Community Guidelines
Draft · pending attorney review
Chirp works because it stays credible. These rules keep it a record, not a pile-on.
Chirp is for:documenting your own experience (or, with a source, a publicly reported one) of a platform’s support failure — wrongful or automated suspensions, lockouts and verification loops, billing errors, hacks and account takeovers, glitches, and dead-end support.
File honestly.
- Describe what happened to you, in your words. Don’t state things as proven fact that you can’t back up.
- Attach what you have — screenshots, ticket numbers, dates, what you already tried. Evidence raises a case above the default “unverified.”

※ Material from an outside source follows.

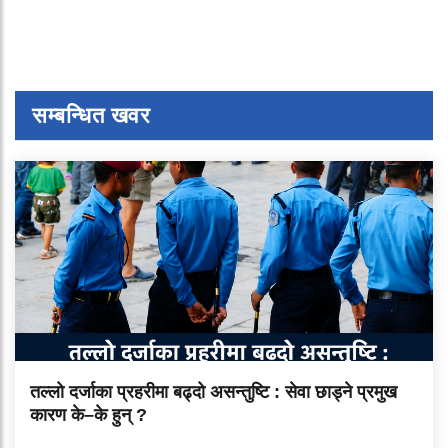
सम्बन्धित खवर
तल्लो दर्जाका प्रहरीमा बढ्दो असन्तुष्टि : सेवा छाड्ने प्रमुख
कारण के–के हुन् ?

- One real problem per case. Don’t file the same issue many times to inflate it.
Don’t:
- Name or expose private individuals. Criticize the company and your experience with it — never a specific support agent, employee, or other private person by name, photo, or contact info. This is removed on a fast track.
- Post private information — anyone’s real name (for non-public people), home address, phone number, account email, or anything that could identify or endanger a person.
- Brigade or target a person. Backing a case is documenting a shared problem, not organizing a mob against anyone.
- Post illegal content, malware, account-cracking instructions, impersonation, spam, or scams.
- Sexualize or endanger minors — ever. This overrides everything and is reported to the appropriate authorities.
- Misrepresent who you are or file on someone’s behalf without citing a public source.
Embedded/linked content counts too. Anything you embed or paste is subject to the same rules and the same removal controls.
Breaking these can get a case hidden or removed and an account restricted. Child-safety violations are acted on immediately.